Provided passage »
________________________

Re: Something is broken in repack

2007-12-10 Thread Jon Smirl
I added the gcc people to the CC, it's their repository. Maybe they
can help up sort this out.

On 12/11/07, Jon Smirl <[EMAIL PROTECTED]> wrote:
> On 12/10/07, Nicolas Pitre <[EMAIL PROTECTED]> wrote:
> > On Mon, 10 Dec 2007, Jon Smirl wrote:
> >
> > > New run using same configuration. With the addition of the more
> > > efficient load balancing patches and delta cache accounting.
> > >
> > > Seconds are wall clock time. They are lower since the patch made
> > > threading better at using all four cores. I am stuck at 380-390% CPU
> > > utilization for the git process.
> > >
> > > complete seconds RAM
> > > 10%   60900M (includes counting)
> > > 20%   15900M
> > > 30%   15900M
> > > 40%   501.2G
> > > 50%   801.3G
> > > 60%   701.7G
> > > 70%   140  1.8G
> > > 80%   180  2.0G
> > > 90%   280  2.2G
> > > 95%   530  2.8G - 1,420 total to here, previous was 1,983
> > > 100% 1390 2.85G
> > > During the writing phase RAM fell to 1.6G
> > > What is being freed in the writing phase??
> >
> > The cached delta results, but you put a cap of 256MB for them.
> >
> > Could you try again with that cache disabled entirely, with
> > pack.deltacachesize = 1 (don't use 0 as that means unbounded).
> >
> > And then, while still keeping the delta cache disabled, could you try
> > with pack.threads = 2, and pack.threads = 1 ?
> >
> > I'm sorry to ask you to do this but I don't have enough ram to even
> > complete a repack with threads=2 so I'm reattempting single threaded at
> > the moment.  But I really wonder if the threading has such an effect on
> > memory usage.
>
> I already have a threads = 1 running with this config. Binary and
> config were same from threads=4 run.
>
> 10% 28min 950M
> 40% 135min 950M
> 50% 157min 900M
> 60% 160min 830M
> 100% 170min 830M
>
> Something is hurting bad with threads. 170 CPU minutes with one
> thread, versus 195 CPU minutes with four threads.
>
> Is there a different memory allocator that can be used when
> multithreaded on gcc? This whole problem may be coming from the memory
> allocation function. git is hardly interacting at all on the thread
> level so it's likely a problem in the C run-time.
>
> [core]
> repositoryformatversion = 0
> filemode = true
> bare = false
> logallrefupdates = true
> [pack]
> threads = 1
> deltacachesize = 256M
> windowmemory = 256M
> deltacachelimit = 0
> [remote "origin"]
> url = git://git.infradead.org/gcc.git
> fetch = +refs/heads/*:refs/remotes/origin/*
> [branch "trunk"]
> remote = origin
> merge = refs/heads/trunk
>
>
>
>
> >
> >
> >
> > >
> > > I have no explanation for the change in RAM usage. Two guesses come to
> > > mind. Memory fragmentation. Or the change in the way the work was
> > > split up altered RAM usage.

________________________

Task objective » Reproduce the portion of the repack thread starting with "2007-12-10 Thread Jon" and going on through "delta cache accounting.", word for word. The material that comes after this mailing-list thread plays no part in the work.

Supplied material »
________________________

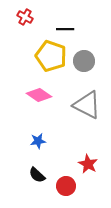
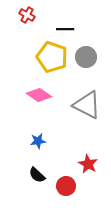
red cross: moved 2 px right, 2 px up
yellow pentagon: moved 1 px right, 1 px down
gray circle: moved 2 px right, 4 px up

________________________

Exercise result »
2007-12-10 Thread Jon Smirl
I added the gcc people to the CC, it's their repository. Maybe they
can help up sort this out.

On 12/11/07, Jon Smirl <[EMAIL PROTECTED]> wrote:
> On 12/10/07, Nicolas Pitre <[EMAIL PROTECTED]> wrote:
> > On Mon, 10 Dec 2007, Jon Smirl wrote:
> >
> > > New run using same configuration. With the addition of the more
> > > efficient load balancing patches and delta cache accounting.